Hunting down the stuck BGP routes (posted 2021-04-22)
Ben Cox (Benjojo) has an interesting post about stuck BGP routes and a flaw in many BGP implementations where they hang when their neighbor stops accepting data over TCP: Hunting down the stuck BGP routes
A stuck BGP route means that a prefix was advertised at some point, and then it's withdrawn but the withdrawal somehow gets lost somewhere, so part of the internet still sees the withdrawn route.
There doesn't seem to be an obvious way to get these prefixes unstuck, although I would try advertising them again and withdrawing them again. The AS in the middle where the prefixes are stuck should probably clear (reset) BGP sessions until the problem is fixed, although I would be tempted to just reboot the whole router just to be safe.

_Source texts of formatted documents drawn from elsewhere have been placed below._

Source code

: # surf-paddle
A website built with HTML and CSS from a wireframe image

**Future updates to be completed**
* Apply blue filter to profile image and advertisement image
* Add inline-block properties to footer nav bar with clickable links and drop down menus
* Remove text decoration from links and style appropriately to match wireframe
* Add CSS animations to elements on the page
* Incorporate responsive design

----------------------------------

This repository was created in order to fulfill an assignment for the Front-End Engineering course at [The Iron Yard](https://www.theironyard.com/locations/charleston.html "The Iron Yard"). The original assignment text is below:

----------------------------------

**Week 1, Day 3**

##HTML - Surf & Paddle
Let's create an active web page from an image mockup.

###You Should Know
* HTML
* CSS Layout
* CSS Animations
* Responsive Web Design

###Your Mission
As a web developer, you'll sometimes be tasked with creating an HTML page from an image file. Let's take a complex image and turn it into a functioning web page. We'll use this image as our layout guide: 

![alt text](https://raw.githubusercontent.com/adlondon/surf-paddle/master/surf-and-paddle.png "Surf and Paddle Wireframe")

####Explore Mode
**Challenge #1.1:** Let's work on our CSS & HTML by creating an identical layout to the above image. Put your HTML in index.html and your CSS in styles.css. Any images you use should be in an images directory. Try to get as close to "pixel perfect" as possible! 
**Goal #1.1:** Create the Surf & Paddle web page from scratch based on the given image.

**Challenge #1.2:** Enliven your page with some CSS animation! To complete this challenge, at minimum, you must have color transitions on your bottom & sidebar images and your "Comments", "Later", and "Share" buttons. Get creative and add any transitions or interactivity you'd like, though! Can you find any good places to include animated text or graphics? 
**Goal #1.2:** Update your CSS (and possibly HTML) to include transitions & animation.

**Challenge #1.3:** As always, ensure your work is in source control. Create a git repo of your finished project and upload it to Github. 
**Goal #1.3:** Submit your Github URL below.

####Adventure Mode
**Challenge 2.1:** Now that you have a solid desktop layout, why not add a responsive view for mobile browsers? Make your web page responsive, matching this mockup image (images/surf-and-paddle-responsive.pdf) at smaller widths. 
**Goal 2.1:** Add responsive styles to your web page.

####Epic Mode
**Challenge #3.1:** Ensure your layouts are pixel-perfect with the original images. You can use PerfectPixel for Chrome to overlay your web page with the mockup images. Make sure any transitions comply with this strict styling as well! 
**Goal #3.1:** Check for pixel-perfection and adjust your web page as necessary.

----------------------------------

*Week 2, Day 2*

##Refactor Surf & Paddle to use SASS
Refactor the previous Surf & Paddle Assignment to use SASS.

The hanging issue happens when a router gets behind on processing incoming BGP updates. At some point its TCP receive buffer fills up, so it sets its TCP window size to 0. Then the buffer on the sending BGP neighbor starts to fill up with updates and keepalives. When that buffer is full, the sending BGP process can't write data to the TCP socket anymore... and bad things start to happen.
Ben feels that the BGP spec needs to be updated to address this issue. However, this is not a matter of interoperation that needs to be standardized, but simply an implementation issue that each vendor can fix on their own, in my opinion.